__TASK TO COMPLETE__
Set down every record below exactly as it stands.

Data extracted from a collection

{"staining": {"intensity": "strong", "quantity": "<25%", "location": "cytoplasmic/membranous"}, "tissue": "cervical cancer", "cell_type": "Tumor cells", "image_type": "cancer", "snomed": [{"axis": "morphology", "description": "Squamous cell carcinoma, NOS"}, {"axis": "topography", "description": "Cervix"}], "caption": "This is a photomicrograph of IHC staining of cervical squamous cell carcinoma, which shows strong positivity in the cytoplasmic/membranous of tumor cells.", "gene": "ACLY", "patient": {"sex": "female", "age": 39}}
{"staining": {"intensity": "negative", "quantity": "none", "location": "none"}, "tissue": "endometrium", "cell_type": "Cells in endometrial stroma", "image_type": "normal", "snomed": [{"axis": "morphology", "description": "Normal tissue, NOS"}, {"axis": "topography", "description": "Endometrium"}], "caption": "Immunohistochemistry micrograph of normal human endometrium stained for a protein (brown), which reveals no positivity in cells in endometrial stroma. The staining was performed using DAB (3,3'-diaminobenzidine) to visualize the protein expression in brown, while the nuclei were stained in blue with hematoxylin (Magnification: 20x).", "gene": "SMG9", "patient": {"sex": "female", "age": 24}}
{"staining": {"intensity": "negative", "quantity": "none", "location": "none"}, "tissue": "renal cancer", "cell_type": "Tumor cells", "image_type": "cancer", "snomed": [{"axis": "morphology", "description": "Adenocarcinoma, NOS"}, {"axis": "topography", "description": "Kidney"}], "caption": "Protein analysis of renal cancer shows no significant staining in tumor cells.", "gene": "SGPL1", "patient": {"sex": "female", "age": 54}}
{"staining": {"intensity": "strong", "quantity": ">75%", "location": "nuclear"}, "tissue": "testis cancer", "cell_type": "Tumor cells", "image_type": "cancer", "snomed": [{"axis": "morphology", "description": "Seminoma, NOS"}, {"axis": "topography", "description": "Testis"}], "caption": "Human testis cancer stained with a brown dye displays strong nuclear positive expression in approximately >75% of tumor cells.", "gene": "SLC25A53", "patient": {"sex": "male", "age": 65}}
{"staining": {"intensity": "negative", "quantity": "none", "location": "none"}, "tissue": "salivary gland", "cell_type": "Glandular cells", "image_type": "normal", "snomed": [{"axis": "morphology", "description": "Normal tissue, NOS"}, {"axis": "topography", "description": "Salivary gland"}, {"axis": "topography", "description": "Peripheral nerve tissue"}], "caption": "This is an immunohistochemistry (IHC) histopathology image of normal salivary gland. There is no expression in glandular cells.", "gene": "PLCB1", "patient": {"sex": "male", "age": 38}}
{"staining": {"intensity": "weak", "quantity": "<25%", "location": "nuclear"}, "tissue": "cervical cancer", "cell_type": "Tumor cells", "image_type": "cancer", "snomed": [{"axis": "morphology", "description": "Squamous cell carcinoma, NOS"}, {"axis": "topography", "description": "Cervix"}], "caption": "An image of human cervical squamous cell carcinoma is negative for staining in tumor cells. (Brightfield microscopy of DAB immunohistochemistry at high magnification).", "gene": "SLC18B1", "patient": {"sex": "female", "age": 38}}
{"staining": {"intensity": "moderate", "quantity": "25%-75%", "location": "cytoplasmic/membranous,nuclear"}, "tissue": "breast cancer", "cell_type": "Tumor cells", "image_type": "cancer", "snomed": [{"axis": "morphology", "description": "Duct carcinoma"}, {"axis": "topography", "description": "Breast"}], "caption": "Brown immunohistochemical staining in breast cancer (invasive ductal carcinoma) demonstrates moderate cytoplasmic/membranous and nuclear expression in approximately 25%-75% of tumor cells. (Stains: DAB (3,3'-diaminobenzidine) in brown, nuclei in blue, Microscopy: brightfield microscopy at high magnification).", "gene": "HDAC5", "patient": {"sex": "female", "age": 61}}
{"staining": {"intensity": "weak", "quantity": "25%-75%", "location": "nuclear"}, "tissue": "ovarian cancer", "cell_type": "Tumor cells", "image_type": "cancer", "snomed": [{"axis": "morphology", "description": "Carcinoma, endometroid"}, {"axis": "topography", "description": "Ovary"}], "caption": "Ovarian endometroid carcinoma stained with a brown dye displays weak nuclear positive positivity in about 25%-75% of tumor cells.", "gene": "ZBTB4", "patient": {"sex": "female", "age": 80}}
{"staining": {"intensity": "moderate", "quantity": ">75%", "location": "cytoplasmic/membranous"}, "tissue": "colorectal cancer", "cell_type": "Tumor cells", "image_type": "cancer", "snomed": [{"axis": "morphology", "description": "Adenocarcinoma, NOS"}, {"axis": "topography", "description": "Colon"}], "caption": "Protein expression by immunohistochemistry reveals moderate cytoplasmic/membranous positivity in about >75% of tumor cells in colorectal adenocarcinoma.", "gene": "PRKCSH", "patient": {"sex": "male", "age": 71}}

__RESPONSE TO THIS TASK__
{"staining": {"intensity": "strong", "quantity": "<25%", "location": "cytoplasmic/membranous"}, "tissue": "cervical cancer", "cell_type": "Tumor cells", "image_type": "cancer", "snomed": [{"axis": "morphology", "description": "Squamous cell carcinoma, NOS"}, {"axis": "topography", "description": "Cervix"}], "caption": "This is a photomicrograph of IHC staining of cervical squamous cell carcinoma, which shows strong positivity in the cytoplasmic/membranous of tumor cells.", "gene": "ACLY", "patient": {"sex": "female", "age": 39}}
{"staining": {"intensity": "negative", "quantity": "none", "location": "none"}, "tissue": "endometrium", "cell_type": "Cells in endometrial stroma", "image_type": "normal", "snomed": [{"axis": "morphology", "description": "Normal tissue, NOS"}, {"axis": "topography", "description": "Endometrium"}], "caption": "Immunohistochemistry micrograph of normal human endometrium stained for a protein (brown), which reveals no positivity in cells in endometrial stroma. The staining was performed using DAB (3,3'-diaminobenzidine) to visualize the protein expression in brown, while the nuclei were stained in blue with hematoxylin (Magnification: 20x).", "gene": "SMG9", "patient": {"sex": "female", "age": 24}}
{"staining": {"intensity": "negative", "quantity": "none", "location": "none"}, "tissue": "renal cancer", "cell_type": "Tumor cells", "image_type": "cancer", "snomed": [{"axis": "morphology", "description": "Adenocarcinoma, NOS"}, {"axis": "topography", "description": "Kidney"}], "caption": "Protein analysis of renal cancer shows no significant staining in tumor cells.", "gene": "SGPL1", "patient": {"sex": "female", "age": 54}}
{"staining": {"intensity": "strong", "quantity": ">75%", "location": "nuclear"}, "tissue": "testis cancer", "cell_type": "Tumor cells", "image_type": "cancer", "snomed": [{"axis": "morphology", "description": "Seminoma, NOS"}, {"axis": "topography", "description": "Testis"}], "caption": "Human testis cancer stained with a brown dye displays strong nuclear positive expression in approximately >75% of tumor cells.", "gene": "SLC25A53", "patient": {"sex": "male", "age": 65}}
{"staining": {"intensity": "negative", "quantity": "none", "location": "none"}, "tissue": "salivary gland", "cell_type": "Glandular cells", "image_type": "normal", "snomed": [{"axis": "morphology", "description": "Normal tissue, NOS"}, {"axis": "topography", "description": "Salivary gland"}, {"axis": "topography", "description": "Peripheral nerve tissue"}], "caption": "This is an immunohistochemistry (IHC) histopathology image of normal salivary gland. There is no expression in glandular cells.", "gene": "PLCB1", "patient": {"sex": "male", "age": 38}}
{"staining": {"intensity": "weak", "quantity": "<25%", "location": "nuclear"}, "tissue": "cervical cancer", "cell_type": "Tumor cells", "image_type": "cancer", "snomed": [{"axis": "morphology", "description": "Squamous cell carcinoma, NOS"}, {"axis": "topography", "description": "Cervix"}], "caption": "An image of human cervical squamous cell carcinoma is negative for staining in tumor cells. (Brightfield microscopy of DAB immunohistochemistry at high magnification).", "gene": "SLC18B1", "patient": {"sex": "female", "age": 38}}
{"staining": {"intensity": "moderate", "quantity": "25%-75%", "location": "cytoplasmic/membranous,nuclear"}, "tissue": "breast cancer", "cell_type": "Tumor cells", "image_type": "cancer", "snomed": [{"axis": "morphology", "description": "Duct carcinoma"}, {"axis": "topography", "description": "Breast"}], "caption": "Brown immunohistochemical staining in breast cancer (invasive ductal carcinoma) demonstrates moderate cytoplasmic/membranous and nuclear expression in approximately 25%-75% of tumor cells. (Stains: DAB (3,3'-diaminobenzidine) in brown, nuclei in blue, Microscopy: brightfield microscopy at high magnification).", "gene": "HDAC5", "patient": {"sex": "female", "age": 61}}
{"staining": {"intensity": "weak", "quantity": "25%-75%", "location": "nuclear"}, "tissue": "ovarian cancer", "cell_type": "Tumor cells", "image_type": "cancer", "snomed": [{"axis": "morphology", "description": "Carcinoma, endometroid"}, {"axis": "topography", "description": "Ovary"}], "caption": "Ovarian endometroid carcinoma stained with a brown dye displays weak nuclear positive positivity in about 25%-75% of tumor cells.", "gene": "ZBTB4", "patient": {"sex": "female", "age": 80}}
{"staining": {"intensity": "moderate", "quantity": ">75%", "location": "cytoplasmic/membranous"}, "tissue": "colorectal cancer", "cell_type": "Tumor cells", "image_type": "cancer", "snomed": [{"axis": "morphology", "description": "Adenocarcinoma, NOS"}, {"axis": "topography", "description": "Colon"}], "caption": "Protein expression by immunohistochemistry reveals moderate cytoplasmic/membranous positivity in about >75% of tumor cells in colorectal adenocarcinoma.", "gene": "PRKCSH", "patient": {"sex": "male", "age": 71}}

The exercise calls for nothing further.